This privacy notice explains how the London Borough of Bromley collects, uses and protects your personal data under the Data Protection Act and General Data Protection Regulation (GDPR)
Your personal data - what is it?
Personal data is any information relating to a living individual who can be identified from that information. Personal data can be anything from your name, email address or mobile or landline telephone number to a biometric identifier or a photograph.
The use and protection of personal data is governed by the General Data Protection Regulation (GDPR) and the Data Protection Act (DPA).
What do we use your data for?
Under GDPR and DPA Bromley Council is the personal data controller - this means the council decides how your personal data is lawfully used and for what purposes.
The primary purposes for which the council uses your personal data include providing council services and complying with our statutory and contractual obligations.
How do we protect your personal data
We comply with our obligations under GDPR and DPA by minimising personal data; keeping personal data up to date; storing and destroying it securely and in a timely way; not collecting or retaining excessive amounts of data; protecting personal data from loss, misuse, unauthorised access and disclosure and by ensuring that appropriate technical and organisational measures are in place to protect personal data.
What is the legal basis for processing your personal data?
The legal basis for processing your personal data by the council as a public authority will be one or more of the following conditions under GDPR Article 6:
- Your consent for one or more specific purposes.
- Performance of a contract to which you are or will be a party.
- Compliance with the council’s legal obligations.
- Protecting your vital interests, or those of another person.
- Carrying out a task in the public interest or in the exercise of official authority.
Sharing your personal data
The council will only share your personal data with a third party with your consent or where it is otherwise lawful to do so.
In practice, this means the council may share your personal data across council departments and with other local authorities and government organisations, including central government and its agencies. In addition the council may share personal data with its contractors, consultants and agents – those people and organisations who partner with and support the council in delivering services.
Unless subject to an exemption under GDPR and DPA, you have the following rights with respect to your personal data:
a. to request access to information about and a copy of your personal data;
b. to request that we rectify any personal data if it is found to be inaccurate or out of date;
c. to request that your personal data be erased in certain circumstances;
d. to withdraw any consent to processing which you have given;
e. to request restriction of processing in certain circumstances;
f. to ‘personal data portability’ i.e. to request a transfer of your personal data;
g. to object to processing in certain circumstances;
h. to complain to the council and to the Information Commissioner.

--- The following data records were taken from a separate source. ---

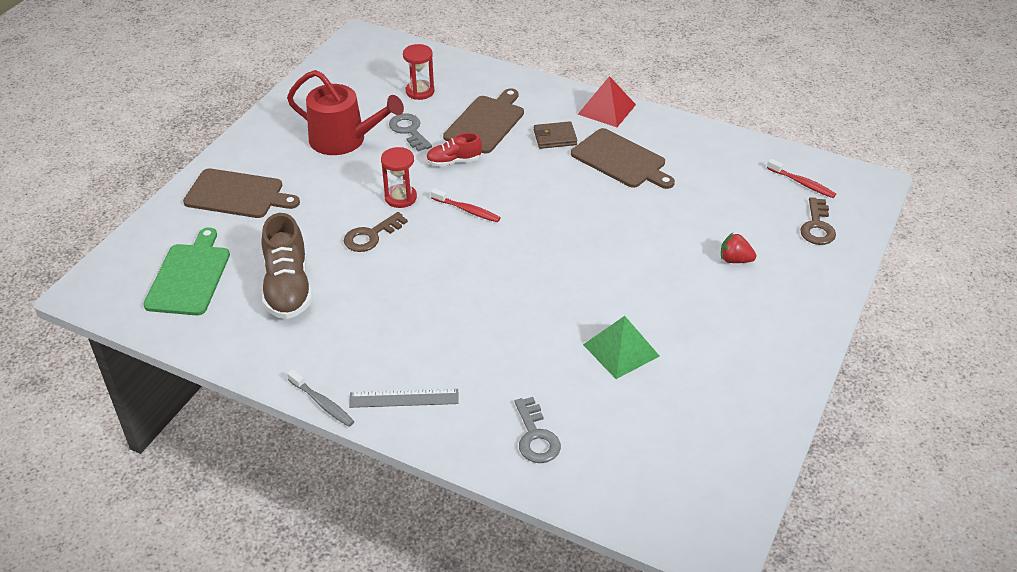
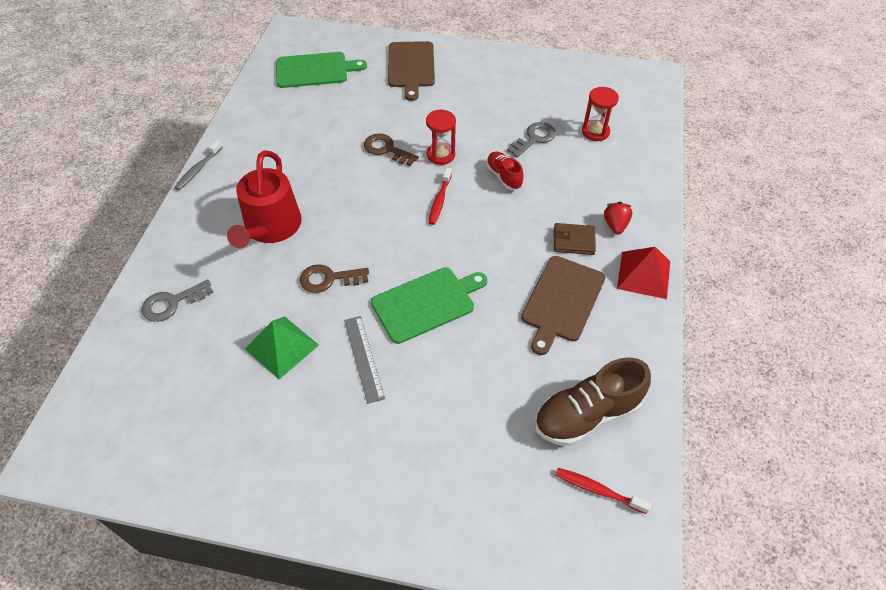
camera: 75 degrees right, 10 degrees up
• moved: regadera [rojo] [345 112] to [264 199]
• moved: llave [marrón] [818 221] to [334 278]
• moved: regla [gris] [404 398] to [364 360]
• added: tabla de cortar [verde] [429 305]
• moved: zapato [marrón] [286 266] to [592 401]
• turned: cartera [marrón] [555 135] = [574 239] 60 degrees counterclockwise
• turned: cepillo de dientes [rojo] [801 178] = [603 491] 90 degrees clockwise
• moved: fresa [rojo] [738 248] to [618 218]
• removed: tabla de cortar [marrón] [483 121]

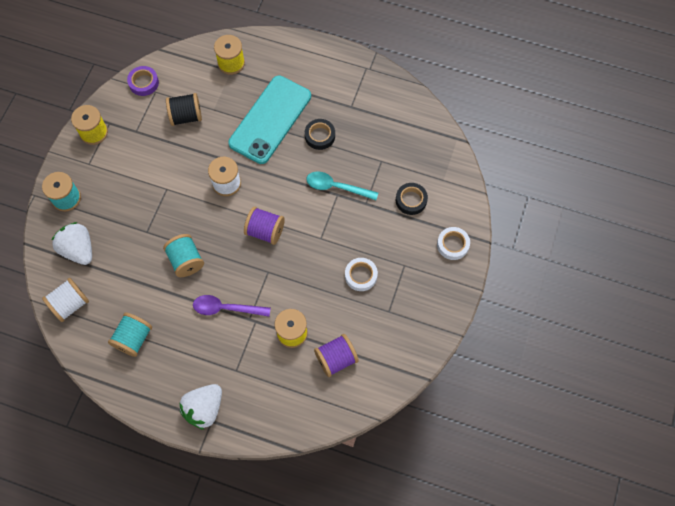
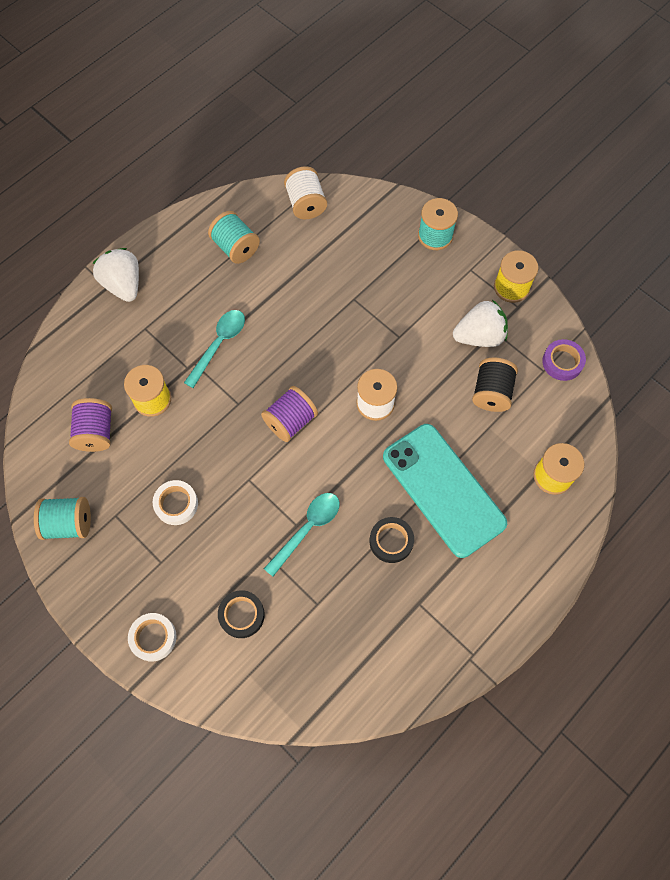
camera: 115 degrees right, 0 degrees up
• moved: carrete [turquesa] [183 255] to [62 518]
• recoloured: cuchara [morado] [232 306] to cuchara [turquesa] [214 349]
• moved: fresa [blanco] [72 243] to [480 323]

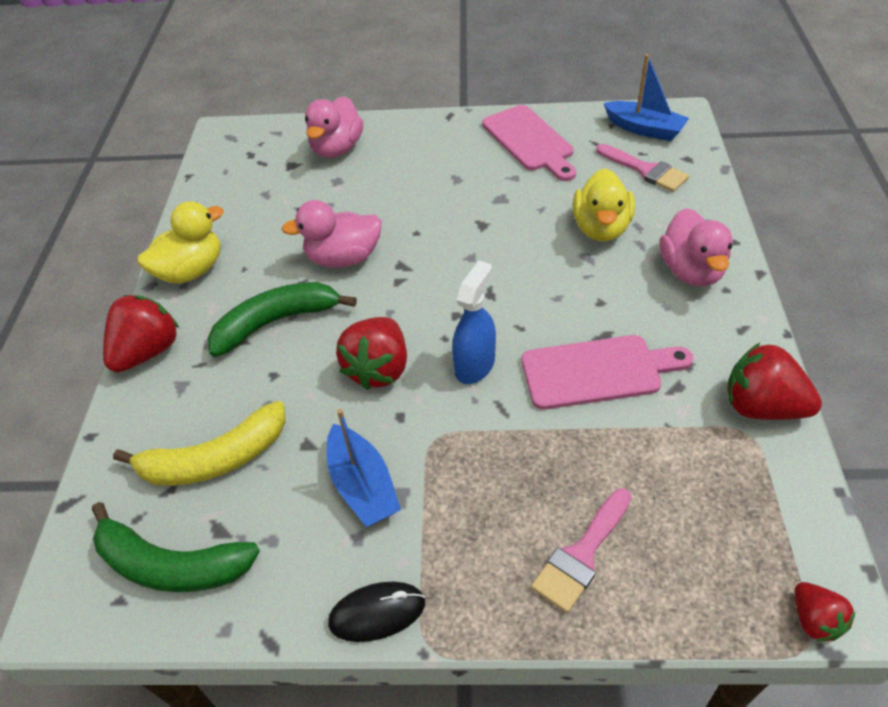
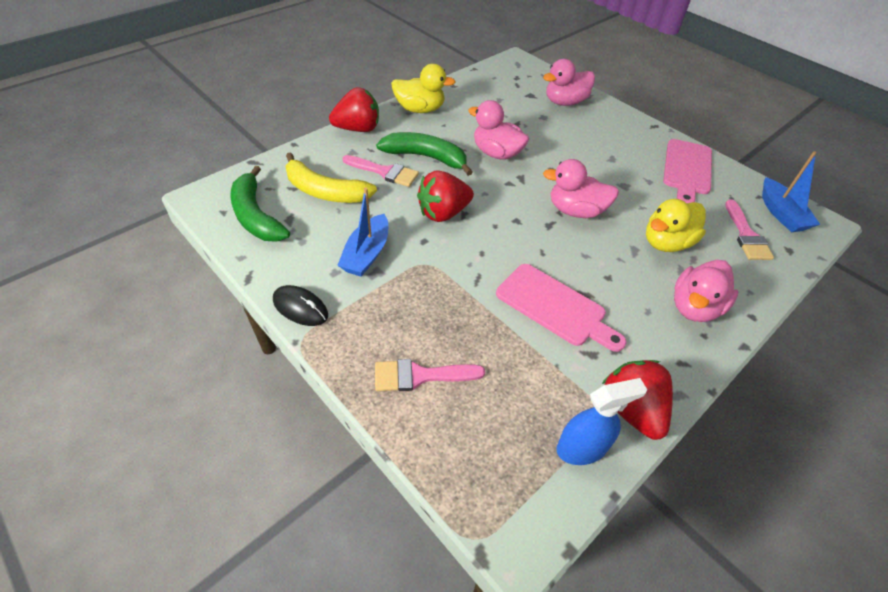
camera: 40 degrees right, 0 degrees up
• added: pincel [rosa] [381 171]
• added: pato [rosa] [581 188]
• moved: pulverizador [azul] [474 322] to [602 421]
• removed: fresa [rojo] [825 611]

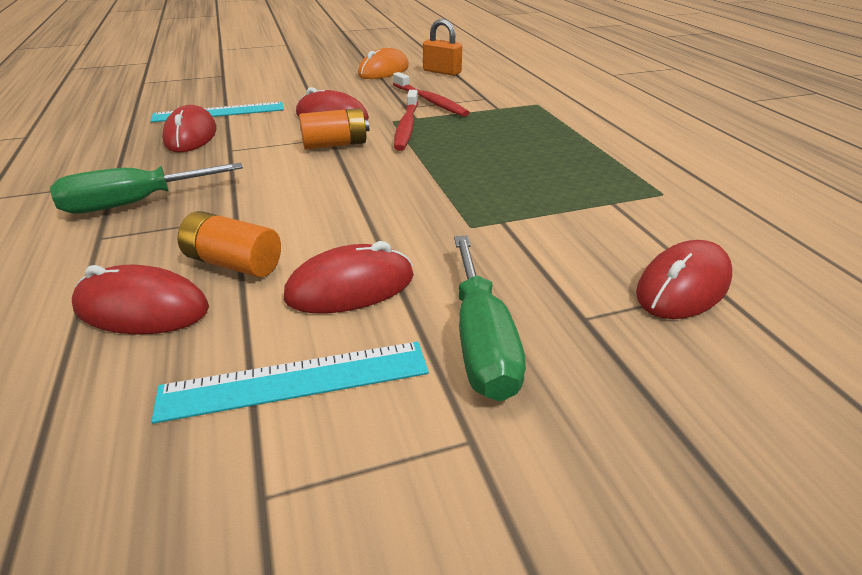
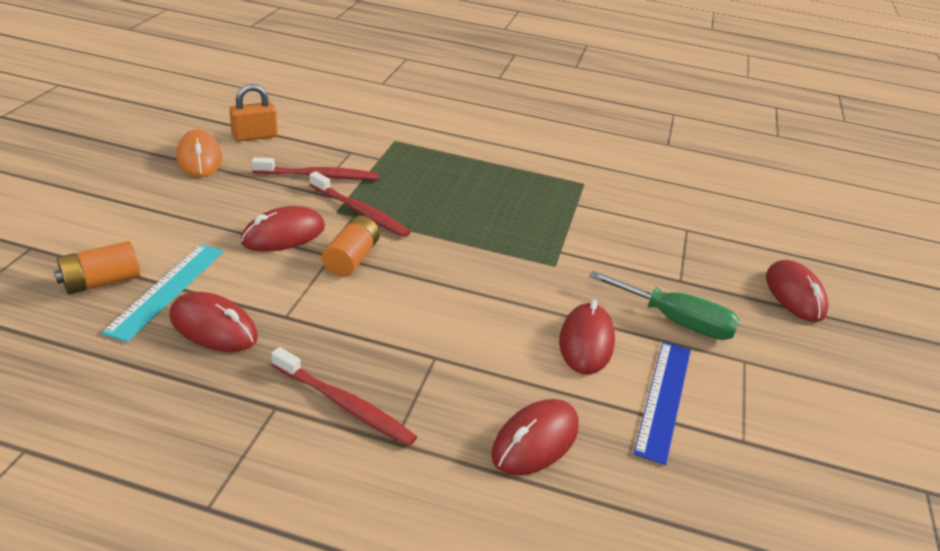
camera: 60 degrees left, 0 degrees up
• moved: pila [naranja] [229 244] to [97 267]
• replaced: destornillador [verde] [146 188] to cepillo de dientes [rojo] [344 396]
• recoloured: regla [turquesa] [290 382] to regla [azul] [662 403]
• moved: ratón [rojo] [684 279] to [797 291]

Request a copy of your personal data
Reviews and complaints
If you are unhappy with the way we have handled a subject access request you can raise your concerns in the following way:
Stage 1 - Please contact the person who sent the response to your request. It may be that we can resolve the issue there and then.
Stage 2 - If you remain dissatisfied, you can request a review through the person who sent the response to your request. Your appeal will be directed to a member of the council's legal team for consideration.
Stage 3 - If you are unhappy with the outcome of the review, you can contact the Information Commissioner's Office, which investigates complaints about public bodies' handling of information requests.
Due the majority of Bromley Council staff now remote working, some requests will take longer than others if the requested information is held in a physical format.
At any stage, we aim to respond within 30 days.